## Exercise prompt
With the pictures omitted, print exactly the lines below, from the one containing "Foreign Funds" through the one containing "OPSC OCS Prelims Result 2026", and nothing else.

## Collected data
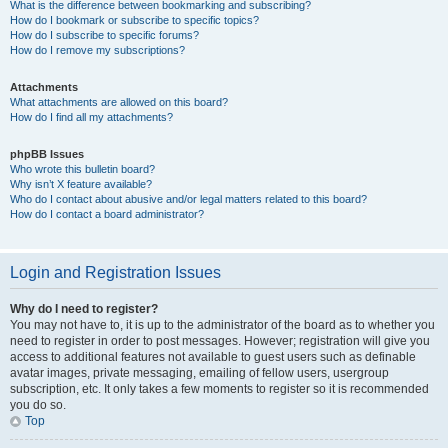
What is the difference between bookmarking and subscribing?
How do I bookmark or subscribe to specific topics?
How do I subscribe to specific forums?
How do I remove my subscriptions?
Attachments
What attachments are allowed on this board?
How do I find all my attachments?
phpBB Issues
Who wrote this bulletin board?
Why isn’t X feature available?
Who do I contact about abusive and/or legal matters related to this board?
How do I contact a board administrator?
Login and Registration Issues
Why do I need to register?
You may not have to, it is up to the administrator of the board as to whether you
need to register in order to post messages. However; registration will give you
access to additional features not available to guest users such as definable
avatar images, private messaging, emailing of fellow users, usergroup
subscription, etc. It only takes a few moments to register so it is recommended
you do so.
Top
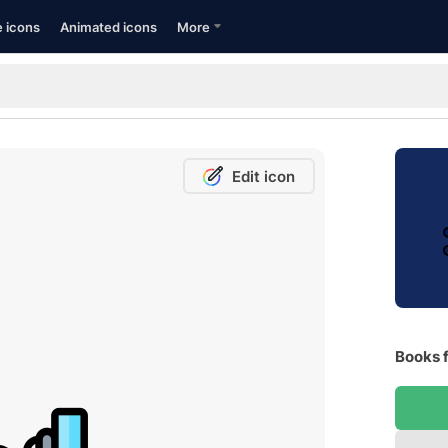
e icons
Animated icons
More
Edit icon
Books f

--

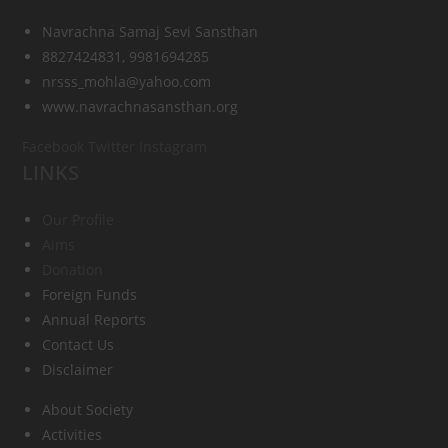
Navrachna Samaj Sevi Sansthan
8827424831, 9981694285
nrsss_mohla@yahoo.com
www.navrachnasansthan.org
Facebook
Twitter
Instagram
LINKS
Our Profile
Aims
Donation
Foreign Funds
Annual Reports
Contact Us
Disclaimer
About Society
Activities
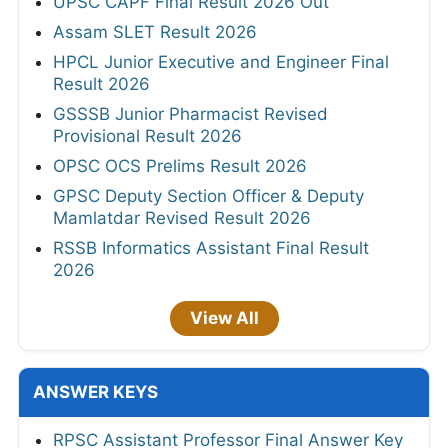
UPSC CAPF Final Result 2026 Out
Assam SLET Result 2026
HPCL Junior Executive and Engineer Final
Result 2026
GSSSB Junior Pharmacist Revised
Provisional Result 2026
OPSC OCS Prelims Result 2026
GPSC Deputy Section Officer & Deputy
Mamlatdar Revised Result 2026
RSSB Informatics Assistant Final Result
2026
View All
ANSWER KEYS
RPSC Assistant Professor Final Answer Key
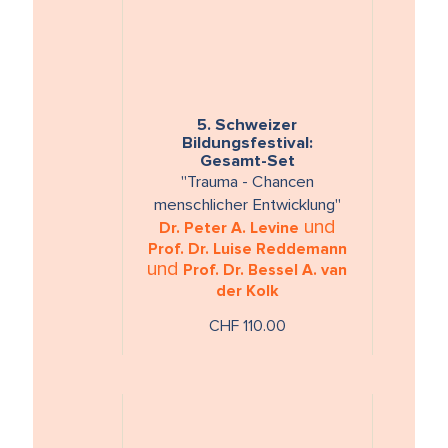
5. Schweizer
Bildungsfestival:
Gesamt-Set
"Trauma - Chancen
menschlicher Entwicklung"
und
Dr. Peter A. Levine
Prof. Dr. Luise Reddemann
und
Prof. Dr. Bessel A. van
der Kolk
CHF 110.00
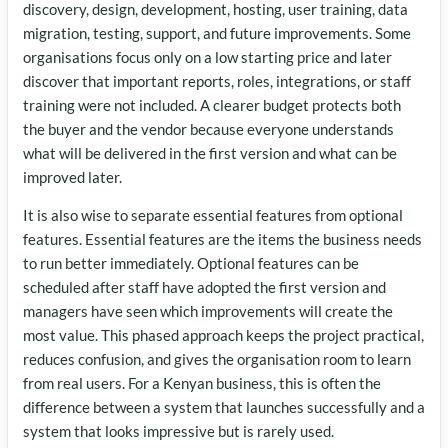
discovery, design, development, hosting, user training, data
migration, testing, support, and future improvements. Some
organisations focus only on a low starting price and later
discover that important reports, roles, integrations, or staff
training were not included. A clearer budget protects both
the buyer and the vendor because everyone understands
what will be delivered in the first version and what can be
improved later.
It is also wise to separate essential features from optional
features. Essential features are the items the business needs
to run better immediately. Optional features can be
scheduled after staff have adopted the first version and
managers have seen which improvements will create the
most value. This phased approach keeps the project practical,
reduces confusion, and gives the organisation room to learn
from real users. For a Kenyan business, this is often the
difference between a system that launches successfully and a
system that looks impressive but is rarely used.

## Worked solution
Foreign Funds
Annual Reports
Contact Us
Disclaimer
About Society
Activities
UPSC CAPF Final Result 2026 Out
Assam SLET Result 2026
HPCL Junior Executive and Engineer Final
Result 2026
GSSSB Junior Pharmacist Revised
Provisional Result 2026
OPSC OCS Prelims Result 2026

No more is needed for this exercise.